A massive bill of almost £300,000 was spent on repairs at schools that were vandalised last year making Falkirk one of the worst areas in Scotland for the problem.
Falkirk Council spent a total of £281,000 on fixing damage caused by the recklessness in 2010-11, which is depriving communities of much-needed cash for other vital services.
Around £800 worth of damage was done in one incident at Victoria Primary School when a bike shed was wrecked during the summer.
The district was the worst in Scotland spending £12 per head of school age population, worse even than the country’s biggest city, which spent just half that, although Glasgow’s bill was significantly more at £448,310.
Falkirk’s bill was also the third highest in Scotland behind Glasgow and Fife which was £347,779.
According to the figures obtained by the Scottish Conservatives, school vandalism cost the taxpayer more than £2.3 million last year - £45,000 a week.
Angry Tory councillor Malcolm Nicol said: “Every pound spent on vandalism is a pound away from frontline education.
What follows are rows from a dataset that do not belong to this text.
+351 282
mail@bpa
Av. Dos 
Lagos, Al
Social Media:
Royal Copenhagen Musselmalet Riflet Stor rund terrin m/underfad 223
The people who do this need to realise it affects their own communities and families.”
Falkirk Council says it maintains a high level of vigilance in monitoring the problem and believes the figures could be misleading due to “limiting factors” in recording vandalisms.
Gary Greenhorn, head of educational planning and resources, said: “It is very difficult to compare vandalism figures as so many councils now have contracts with external companies under the PPP/PFI framework to operate school buildings.
“Further limiting factors are the ability to ensure actual and accurate recording of vandalism costs as this relies on the definition and interpretation of what has actually caused the damage.
“Also, the ability of financial systems to be able to separately identify the true cost and the extent to which school buildings are being used by or are open to general public and community use. has to be taken into account”
He added: “Education Services is fully committed to a zero tolerance policy towards vandalism and working with our schools and our partners to reduce vandalism costs.”